Assume a Virtue

Let’s look at what we said last week from another angle: Shakespeare.

Queen: Oh Hamlet,
Thou hast cleft my heart in twain.

Hamlet: O throw away the worser part of it,
And live the purer with the other half.
Good night, but go not to mine Uncle’s bed,
Assume a virtue, if you have it not. Refrain to night
And that shall lend a kind of easiness
To the next abstinence. Once more goodnight,
And when you are desirous to be blessed,
I’ll blessing beg of you.

____________

Assume a Virtue

Hamlet’s take

Hamlet is a complex (awesome) play. I had the chance to work through it one summer with a wise director and talented actor friends. I wrote my college thesis on it the next year. What made me love it so much?

Hamlet.
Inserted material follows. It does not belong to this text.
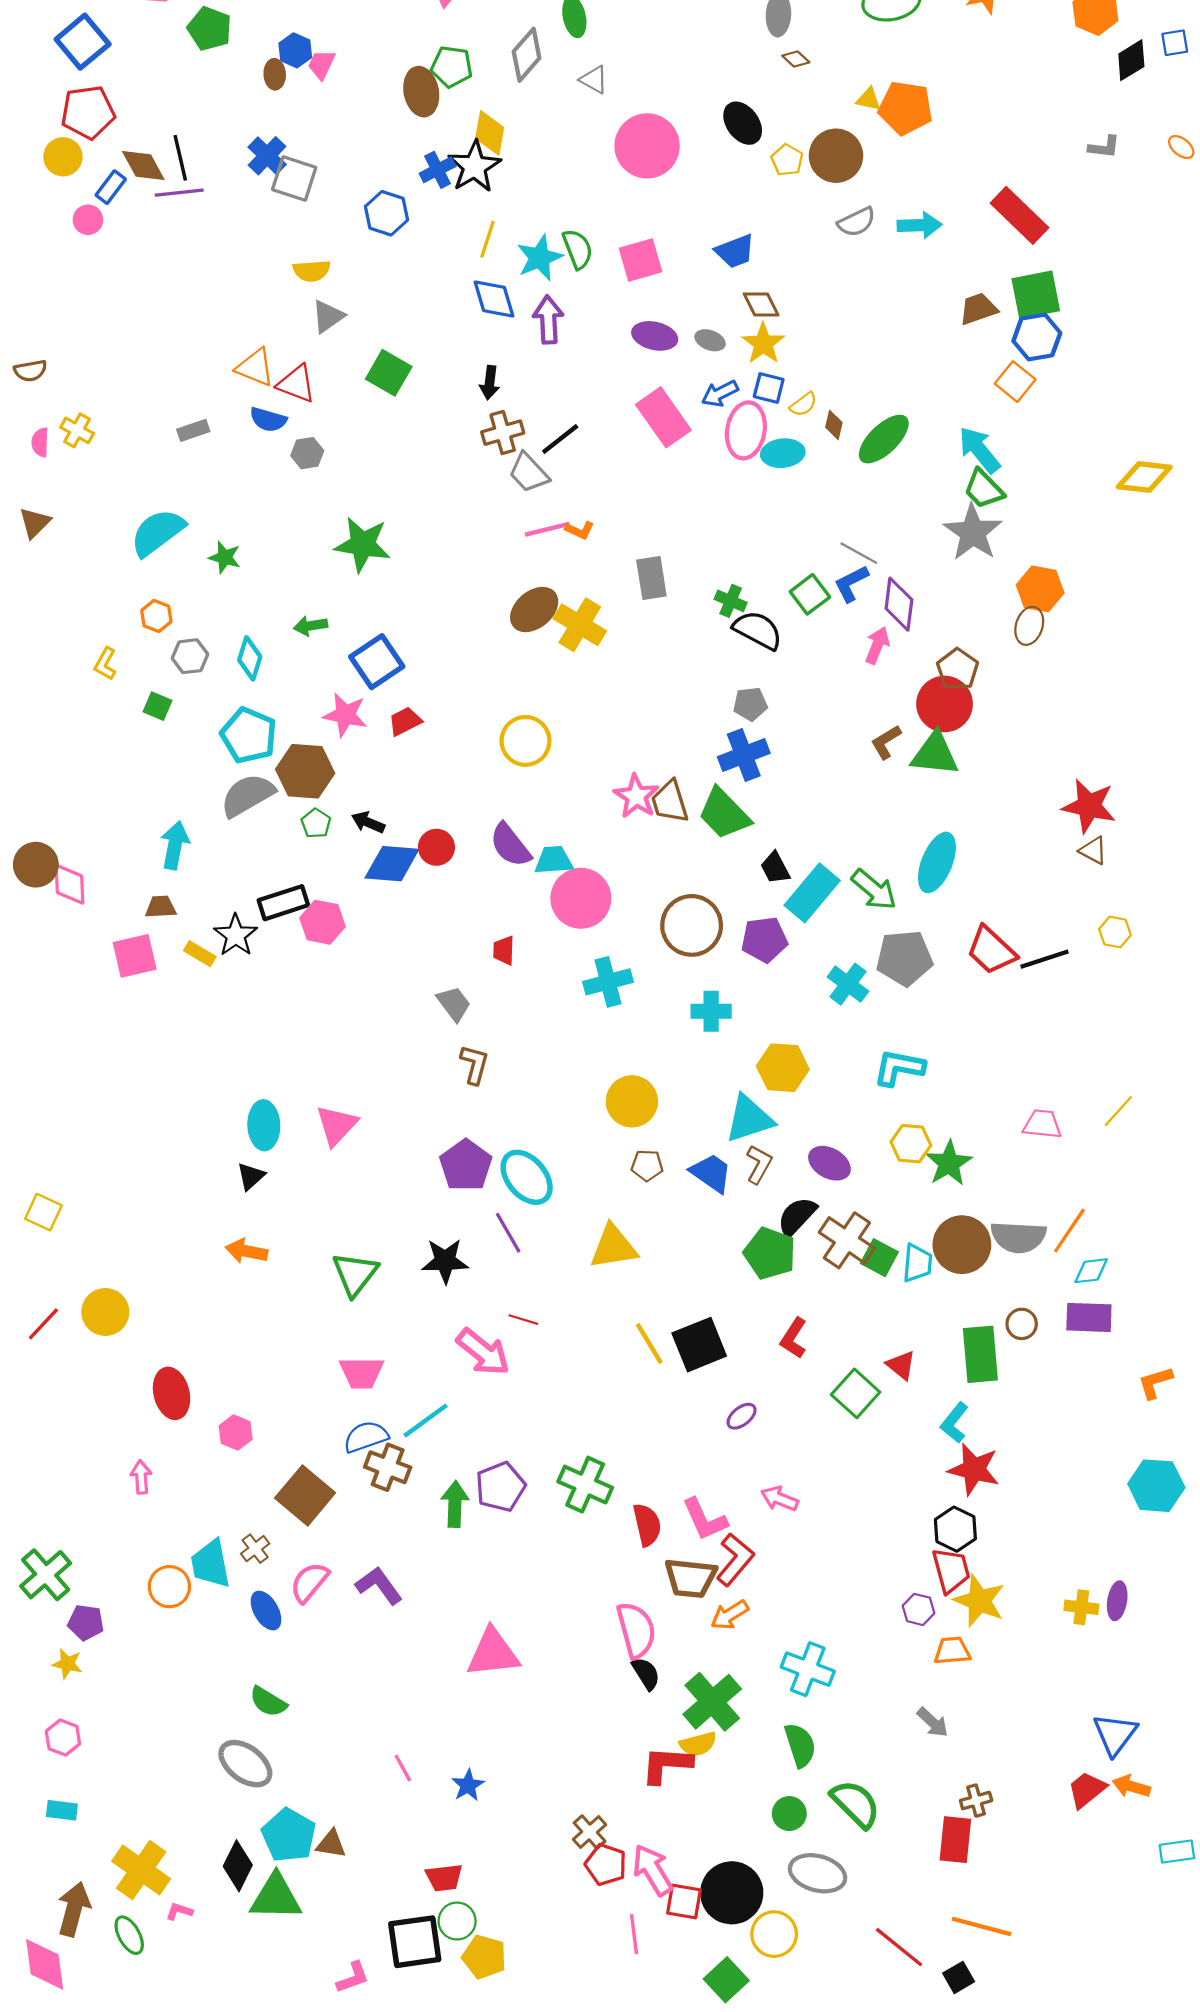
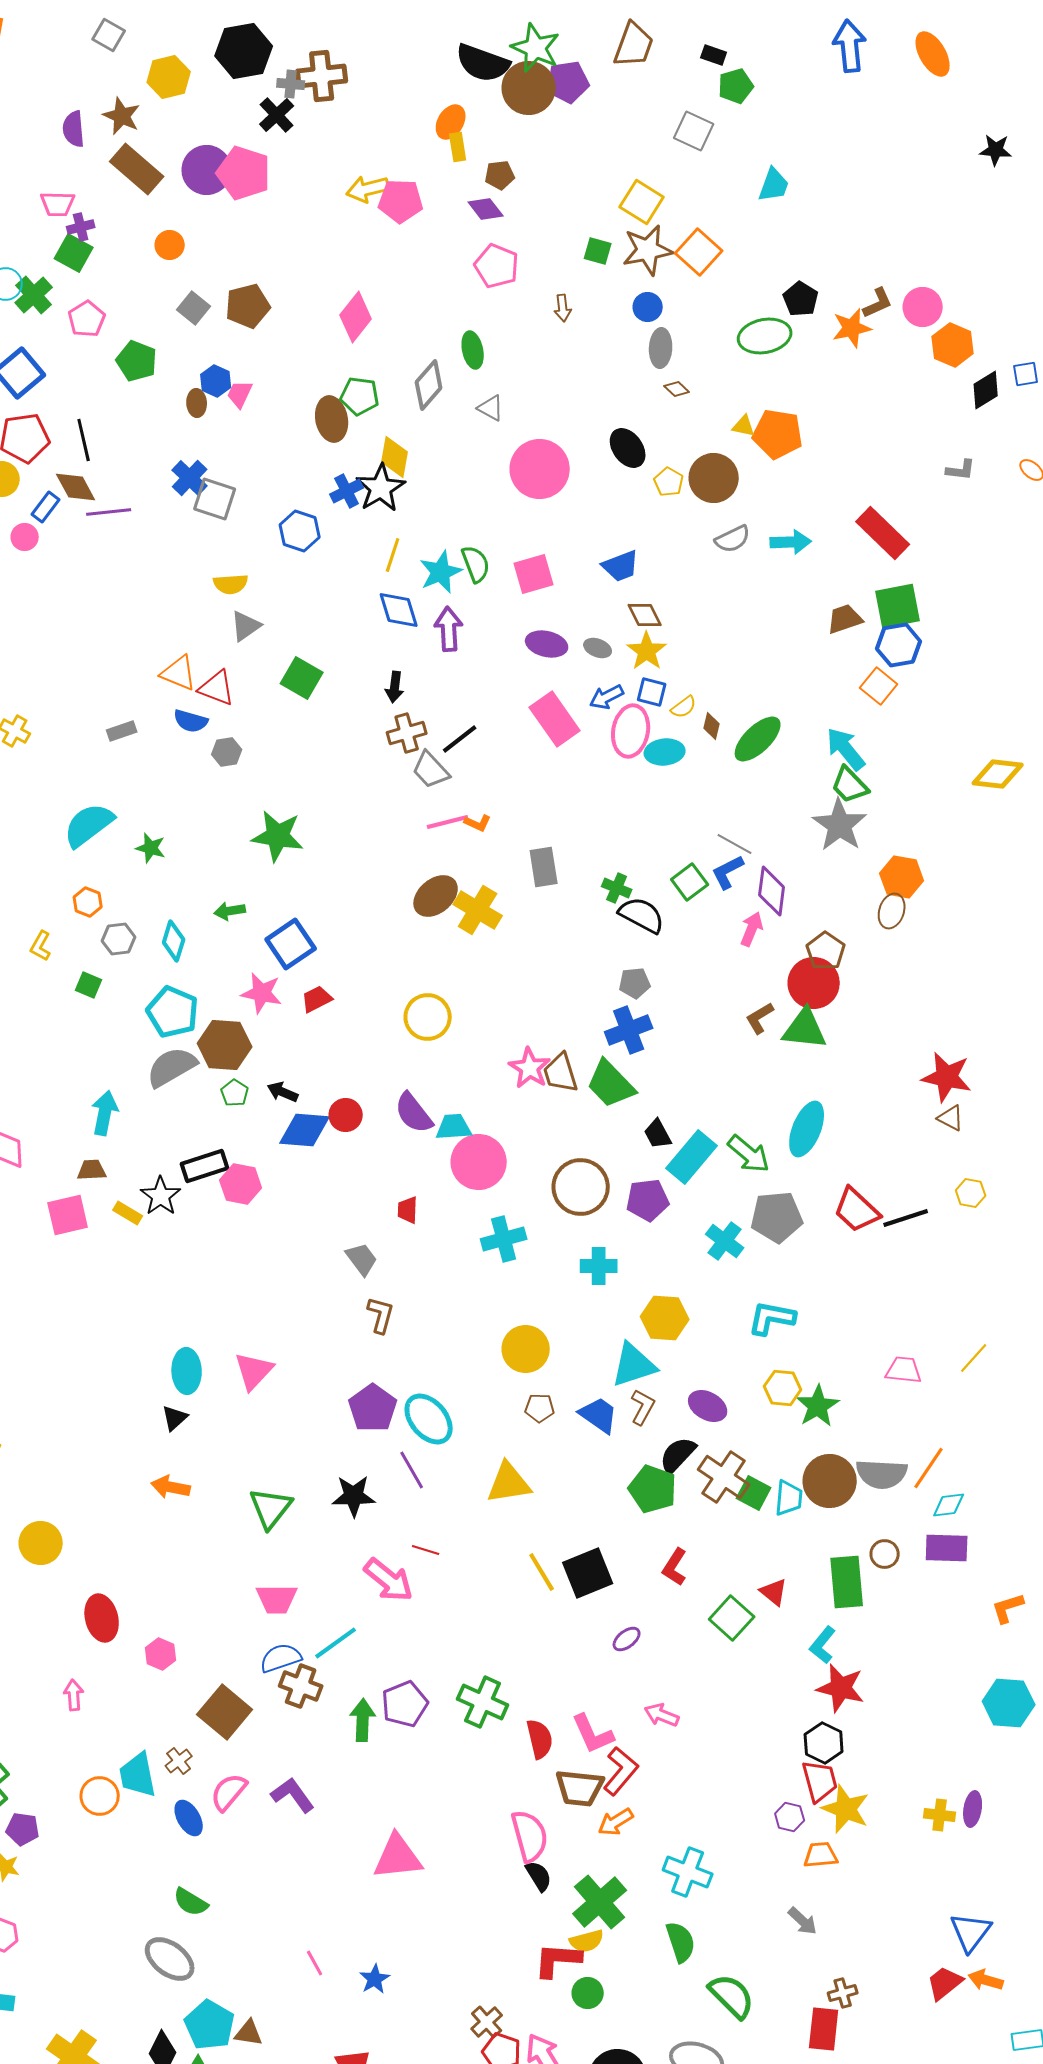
black line: (180, 158) -> (84, 440), moved
green circle: (789, 1814) -> (588, 1993), moved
The prince of Denmark is the philosophical soul whose most foundational beliefs are suddenly challenged. His world is shaken. I think every philosopher can find himself in him, later if not sooner.

Hamlet’s problem is the confrontation with his mother’s evil:

Why she, even she
(O Heaven! A beast that wants discourse of reason
Would have mourn’d longer) married with mine Uncle,
My father’s brother… O most wicked speed, to post
With such dexterity to Incestuous sheets!
It is not, nor it cannot come to good.
But break my heart, for I must hold my tongue.

Hamlet is angry because his mother has turned from her seemingly virtuous ways and committed incest with her brother-in-law. It makes him question whether there can be any virtue at all.

No one in the court dares to stand against so obvious a shame. The vice is tolerated. And this hypocrisy breaks Hamlet’s heart.

So when he has the opportunity to speak to her alone, he resolves to “wring [her] heart… if it be made of penetrable stuff; if damned custom have not brazed it so that it is proof and bulwark against sense.” Her habit of incest might prevent her from seeing the wrongness of what she’s doing.

When it becomes clear that her heart has been wrung—so hard that it is “cleft in twain”—he takes the next step. Now that she has come to know her state, she must act according to that knowledge. This is why he urges her to “assume a virtue, if you have it not.” As George MacDonald wrote in his annotated edition of Hamlet:

To assume is to take to one: by assume a virtue, Hamlet does not mean pretend—but the very opposite: to pretend is to hold forth, to show; what he means is, ‘Adopt a virtue’—that of abstinence—’and act upon it, order your behaviour by it, although you may not feel it. Choose the virtue—take it, make it yours.’

Aristotle’s take

Is this advice good? Can you really act virtuously when you’re not virtuous? Aristotle believed so. He made the distinction between the continent man—one who does the right thing, not out of habit or pleasure in doing the right thing, but simply because it is the right thing—and the virtuous man—one who does the right thing by habit and because it brings him pleasure to do the right thing.

He believed that, in order to gain a virtue, you have to practice it. “The virtues… we acquire by first having actually practised them, just as we do the arts.” (Ethics, Bk 2, Ch 1) He compares becoming brave to become a harpist. You have to practice and practice in order to be good enough to be called a harpist. In the same way, you have to do just acts many times, practicing in small and large ways, before anyone would call you just.

So it seems Hamlet’s advice to his mother is good. It is the next step in attaining a virtue she doesn’t have.

I’ll blessing beg of you

At that time, it was common for a son to ask his parents’ blessing, especially as they were saying goodnight. Here, Hamlet postpones that request. It is a sign that all does not sit right between them as mother and son.

But it is also a sign of hope that things can be right again.